Cela étant, le Sahel, et plus particulièrement le Mali, constituera la pierre angulaire de la stratégie de Droukdel. En juillet 2012, il fut l’auteur d’un document intitulé « Orientation du jihad dans l’Azawad« , dans lequel il détailla la marche à suivre pour assoir l’emprise jihadiste dans le nord du Mali, en mettant notamment Iyad ag Ghali, le chef d’Ansar Dine, en avant. Seulement, ses recommandations seront ignorées pour la plupart, ce qui posa la question de son autorité sur ses troupes.

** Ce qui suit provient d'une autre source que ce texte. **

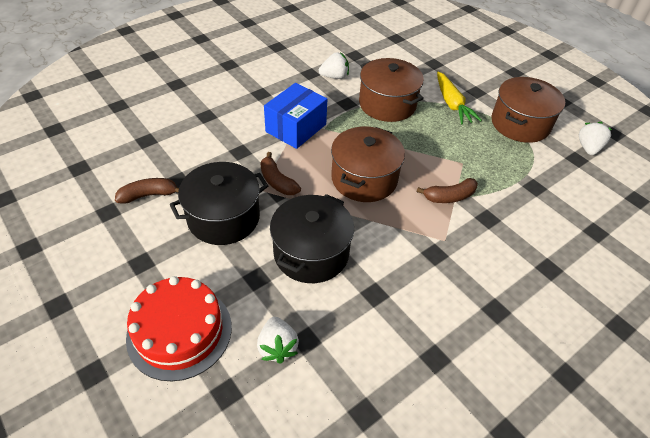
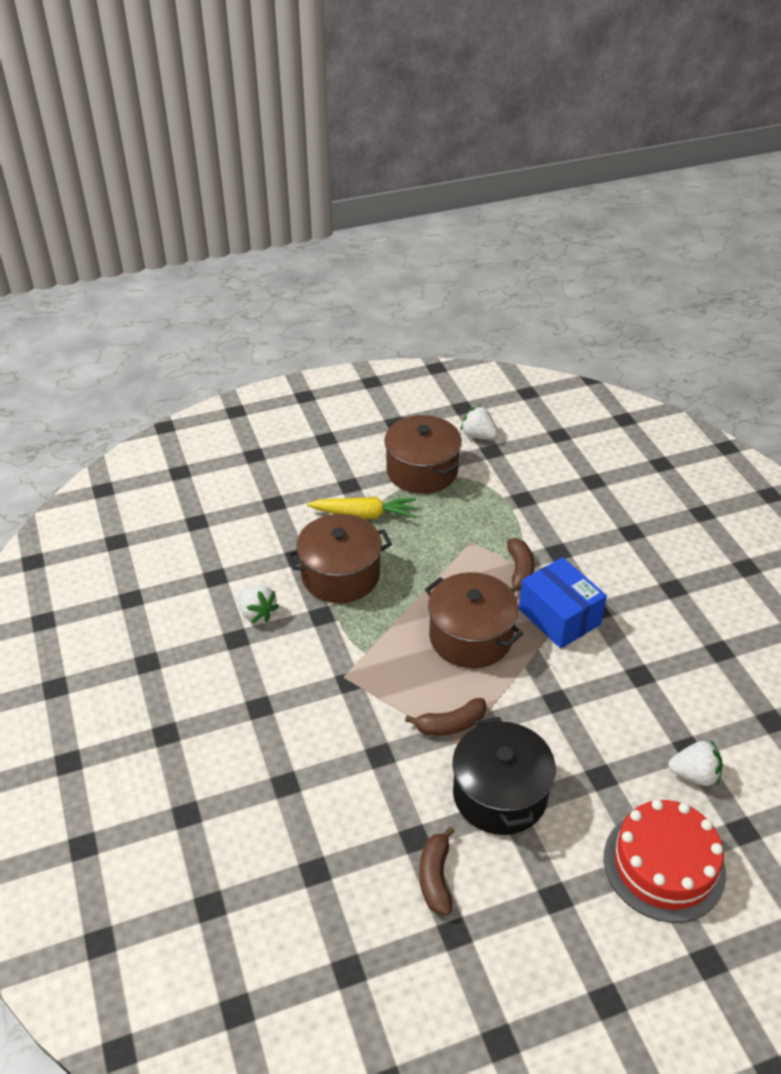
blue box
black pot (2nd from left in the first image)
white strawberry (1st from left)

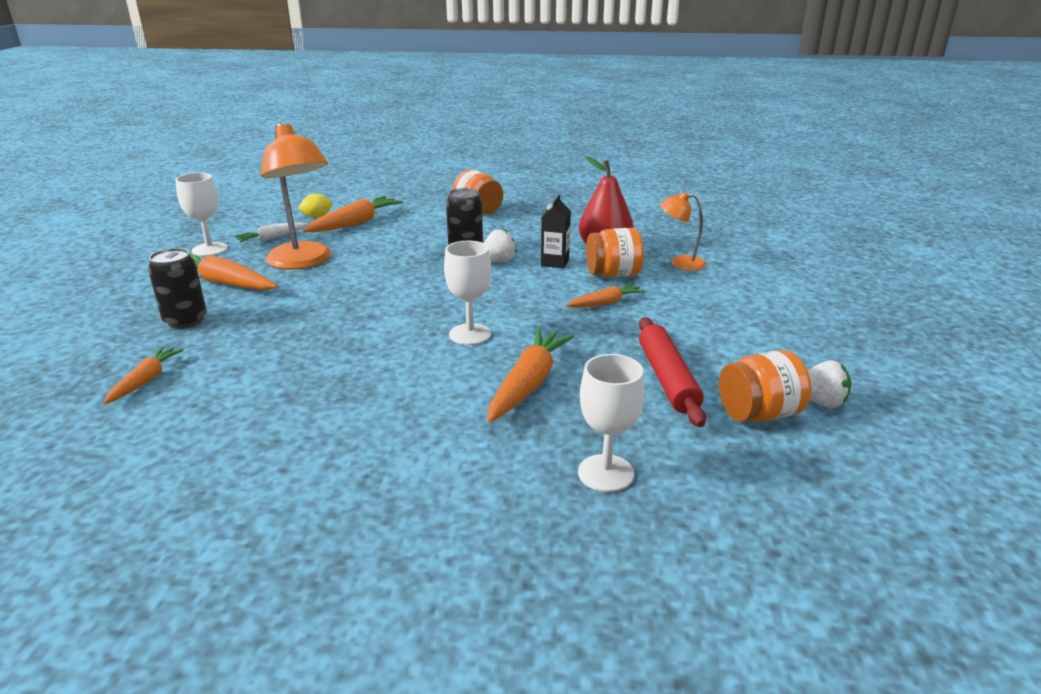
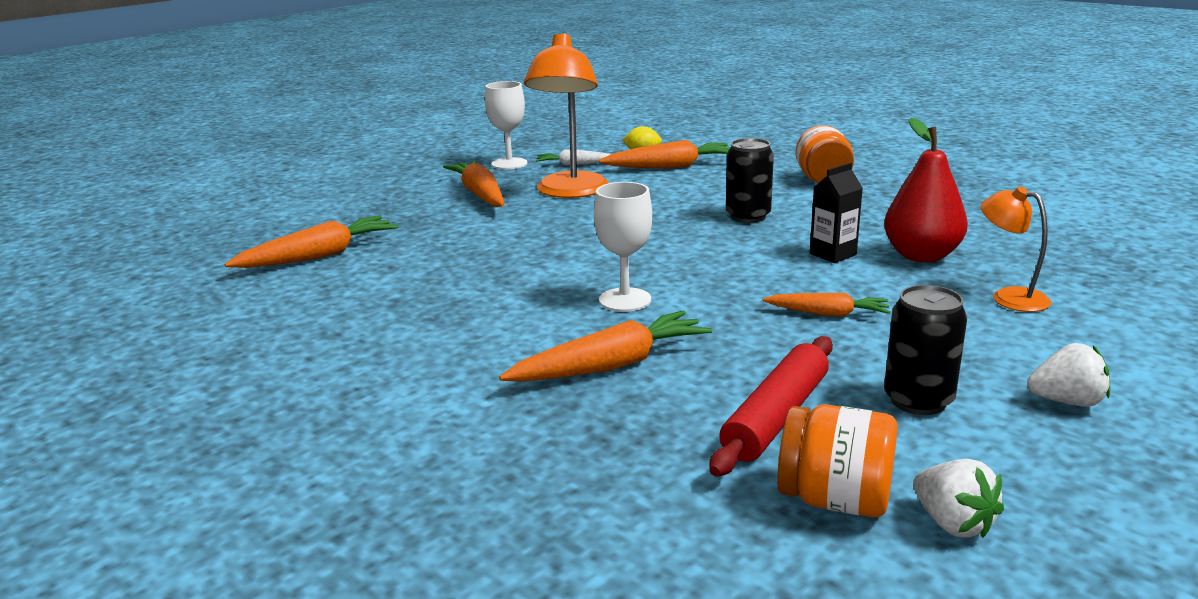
orange carrot (1st from left)
black can (2nd from left)
white strawberry (2nd from left)
white goblet (3rd from left in the first image)
orange jar (2nd from left in the first image)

En novembre 2019, certains médias algériens avancèrent que Droukdel était mort, étant donné qu’il n’avait plus publié de communiqué depuis près d’un an.

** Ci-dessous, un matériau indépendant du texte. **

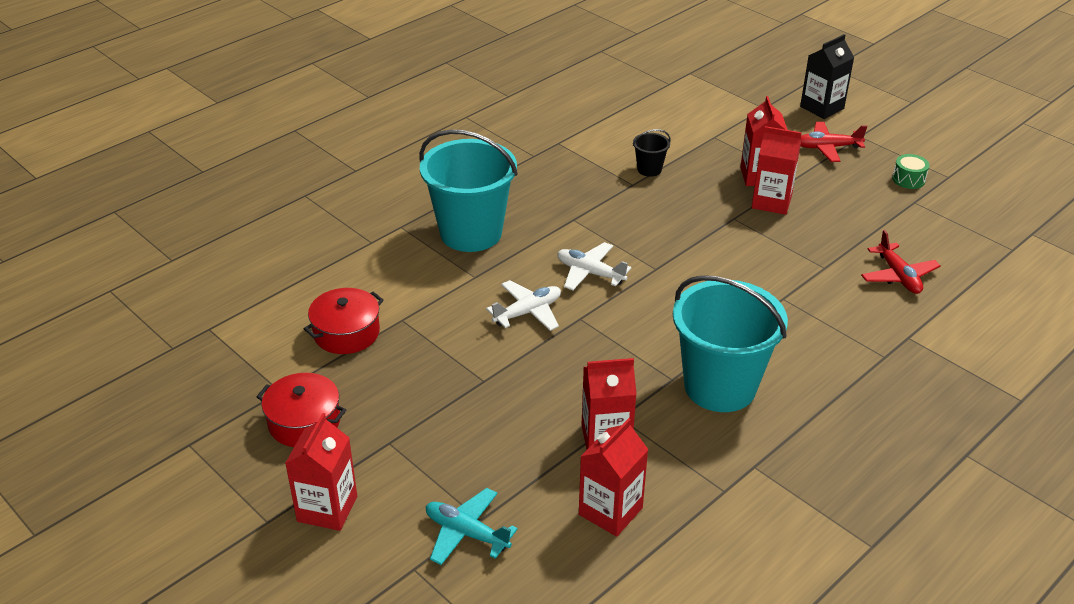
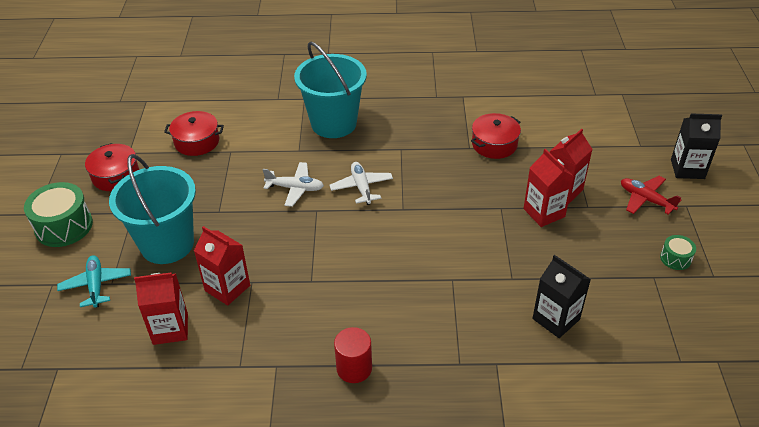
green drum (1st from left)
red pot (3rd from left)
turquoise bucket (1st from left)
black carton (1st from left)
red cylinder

Quoi qu’il en soit, la « katiba » d’AQMI au Mali s’était fondue dans le Groupe de soutien à l’islam et aux musulmans [GSIM], dirigé par Iyad ag Ghali. Et l’un de ses chefs, Djamel Okacha, a été tué lors d’une opération française menée en février 2019 dans la région de Tombouctou.

En outre, le GSIM doit faire face à la concurrence l’État islamique au Grand Sahara [EIGS], les deux organasitions jihadistes, après avoir coopéré formellement, étant désormais en conflit ouvert. Lors d’une audition à l’Assemblée nationale, le 4 juin, Mme Parly a résumé cette situation avec la formule « les terroristes font la guerre aux terroristes. » Et d’ajouter : « C’est une dynamique récente que nous surveillons avec beaucoup d’attention. De même que nous continuons de surveiller les agissements de Boko Haram à la frontière du Niger et du Tchad. »

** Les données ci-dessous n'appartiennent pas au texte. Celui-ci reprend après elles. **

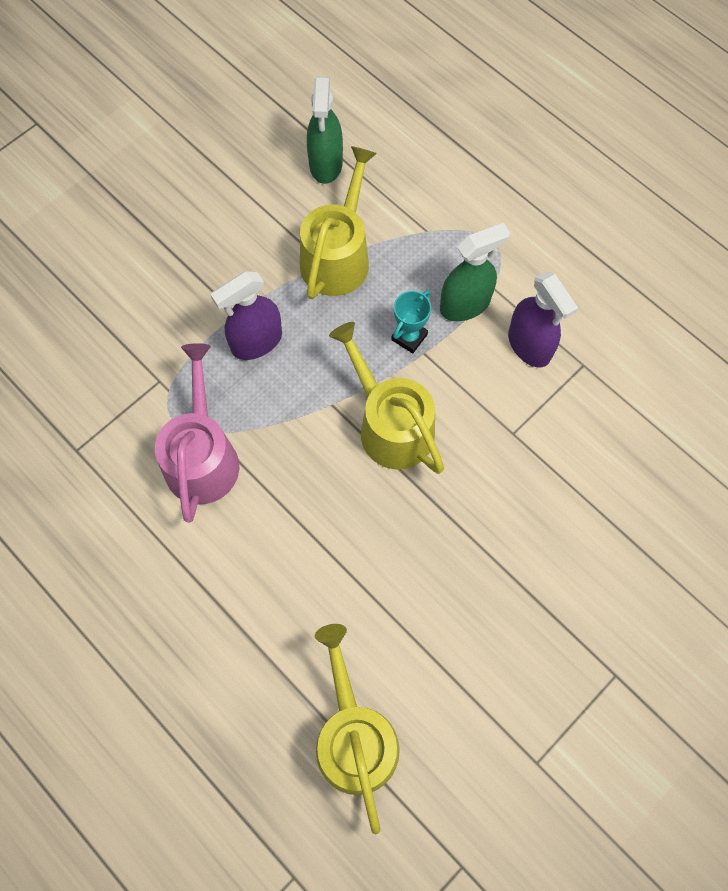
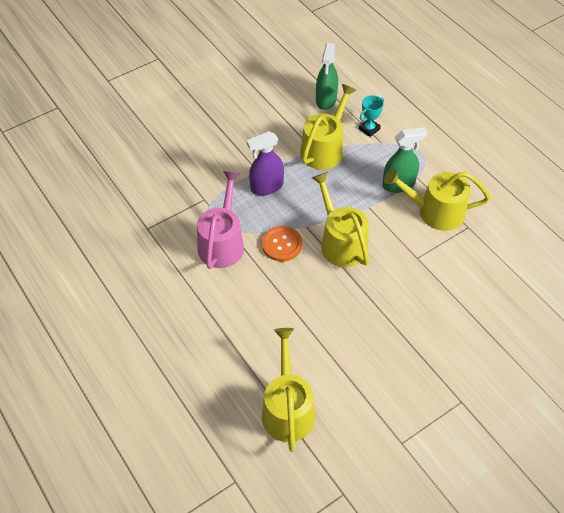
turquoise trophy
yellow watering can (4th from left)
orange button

Outre l’opération contre Droukdel, les forces françaises ont également capturé Mohamed el Mrabat », un « vétéran du djihad au Sahel et cadre important de l’EIGS », selon Mme Parly. Cette capture, annoncée ce 5 juin, a eu lieu le 19 mai dernier.

S’agissant d’AQMI, il reste maintenant à voir qui succèdera à Abdelmalek Droukdel. L’organisation jihadiste est dirigée par un conseil des chefs [Majlis al-Ayan] présidé par un émir [Droukdel jusqu’à présent] et comptant 14 membres. Elle dispose également d’un conseil consultatif [Majlis al-Shura], constitué de chefs, de qadi [juges] et de membres de différents comités. Enfin, il sera également intéressant de voir la réaction de l’Algérie, après l’élimination de son ennemi public n°1. Il ne serait pas étonnant qu’elle soit suivie par celle d’Iyad ag Ghali…

Quelques détails sur l’opération

Chimiste de formation, Droukdel devint l’un des artificier du Groupe islamique armée [GIA], puis du Groupe salafiste pour la prédication et le combat [GSPC], dont il prit la tête en 2006. Sous sa direction, l’organisation terroriste se transforma en branche régionale d’al-Qaïda et lança une vague d’attentats particulièrement meurtriers en Algérie.

Puis, vers le début des années 2010, AQMI chercha à étendre son influence et ses activités [contrebande, prises d’otages, etc] au Sahel. La situation dans le nord du Mali [Azawad] allait lui offrir cette occasion, en nouant un alliance avec les mouvements touaregs indépendantistes et les groupes jihdistes [dont Ansar Dine, dirigé par Iyad ag Ghali] de la région. Il faudra le lancement de l’opération française Serval, le 11 janvier 2013, pour porter un coup d’arrêt aux avancées jihadistes.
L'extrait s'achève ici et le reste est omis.